I don't feel like this is actually what NWOD/CofD really does. What they don't do is shoehorn IRL marginalized people into game rules and make them "classes" or "races." In some ways, I suppose you could argue this erases marginalized peoples (except they're prominently depicted in the fiction fluff) or reduces them down to "skins" that are applied to the rules as written. However, you could argue it the other way: anyone of any race, religion, creed, or gender identity can undergo the First Change, have an Awakening etc. and while the rules describe how the mechanics of their new existence work, the lore (especially in 2e) takes great pains to repeat as often as it can that to the degree that characters are aware of the mechanics, their own personal understanding of their new existence is subject to a lot of conjecture, experimentation, and has abundant room to be viewed through a specific cultural lens.
In 2e especially the core "splats" are more oriented around representing particular tropes rather than specific cultural relationships and subjectively I think that's more respectful. A particular Mage Path can represent a particular cultural understanding of witchcraft if you want it to, but you can also opt out if it feels gross.

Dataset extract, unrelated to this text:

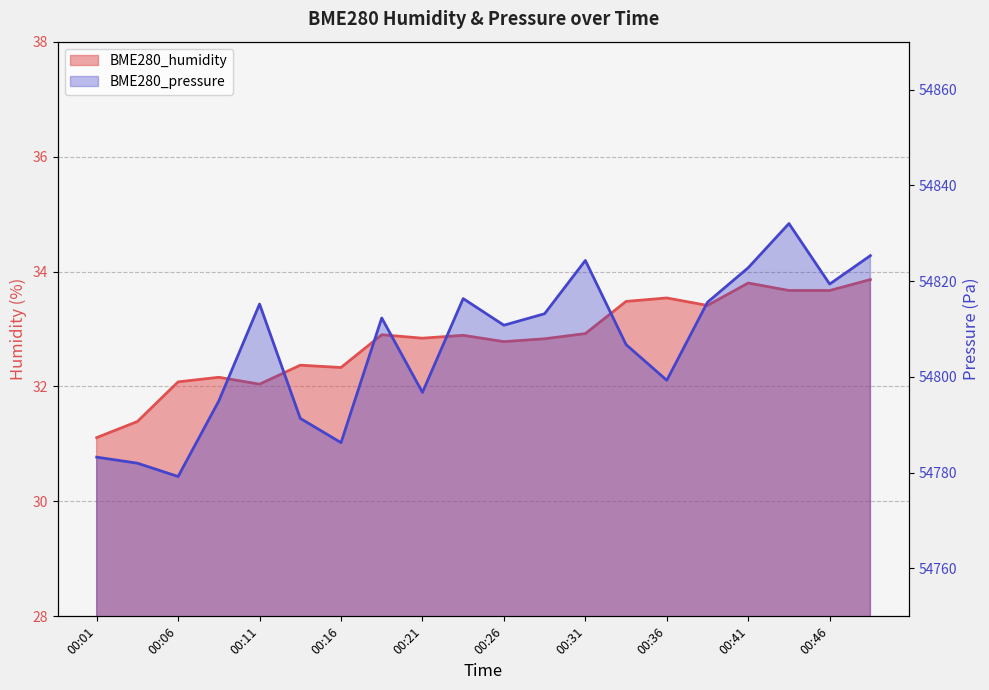

Which has a higher value, 00:26 or 00:11?

00:26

From a meta point of view, Onyx Path's commitment to trying to have authors with an authentic claim to the cultures they're writing about do the work places restrictions on how ambitious they can be with their portrayals of diversity. As a smallish contractor working for a large imprint that is not insignificant but doesn't have the market share to throw around that a Wizards of the Coast has, there are certain...shall we say....dirty deeds going into the sausage. If you want to correctly depict a people who represent a single digit percentage of the human population, then you need a writer from that community who is interested in writing horror fiction or horror game fluff and mechanics, is willing to do it for peanuts, and preferably won't get outed later as actually just wearing [subculture] face and generally being problematic.